Wednesday, June 27, 2012

Preparing for the Unthinkable

We have neighbors just a few miles away from where I sit who have lost their homes to forest fires. In one city alone over 32,000 people have had to evacuate.  How did they know when to leave?  They were called, mostly by Reverse 911.  Considering that an average of 25% of the population have no home phone, what about those who have no wired phone at home?  AFAIK, they only way those occupants knew officially to pack up and leave was if they registered their wireless phone to that home address with the local 911 authority.  Have you done that?

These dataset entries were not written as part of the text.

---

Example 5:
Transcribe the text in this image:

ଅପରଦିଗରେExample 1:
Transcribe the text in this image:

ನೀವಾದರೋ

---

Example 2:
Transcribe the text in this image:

I also watched as a cell tower on one of those mountain ridges was consumed in flames and wondered what happens to those people who have not yet evacuated?  What would you do if the cell site you needed was gone?  Just a few years ago, the local telco would set up banks of phones and give residents free voice mail to stay in touch.  Telcos can't do that for wireless-only users...we're on our own.

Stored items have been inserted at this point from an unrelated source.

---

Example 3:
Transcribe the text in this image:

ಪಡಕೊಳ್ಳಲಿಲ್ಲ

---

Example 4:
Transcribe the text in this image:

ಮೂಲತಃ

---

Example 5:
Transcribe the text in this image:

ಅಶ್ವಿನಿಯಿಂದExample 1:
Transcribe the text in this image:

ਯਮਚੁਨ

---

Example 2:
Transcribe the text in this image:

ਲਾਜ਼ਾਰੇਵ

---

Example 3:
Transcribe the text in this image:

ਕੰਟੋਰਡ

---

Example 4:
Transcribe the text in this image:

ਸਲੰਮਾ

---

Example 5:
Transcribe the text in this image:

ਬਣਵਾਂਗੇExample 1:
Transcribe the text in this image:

Think it through.  What would you do?  Would you include your cell phone among those possessions you'd grab when you run?  Think of the unthinkable: floods, wildfires, earthquakes, or even an nuclear or chemical accident.  Did you 'cut the cord?'  Maybe you'd rather not.  Consider how you'll be affected when the only warning comes from a Reverse 911.  I thought our family was covered with our basic landline until I realized we 'ported' our number from another area and we received an evacation notice from that faraway area.  Are we missing things that are happening in our own neighborhood?

You might not need to "do" something to be prepared, but you should at least consider, 'what would happen if...'  The unthinkable just happened here...are you next?

2 comments:

Ian said...

For what it's worth, CenturyLink set up a phone bank and offered free call forwarding to folks in Colorado Springs with the Waldo Canyon fire.

Bill Andrews said...

You are absolutely correct. The point I was making, but I now see I missed the mark, is that if you have a wireless-only home, first you need to register for 911 notifications, and 2nd, you won't have the problems people who depend on their landline have.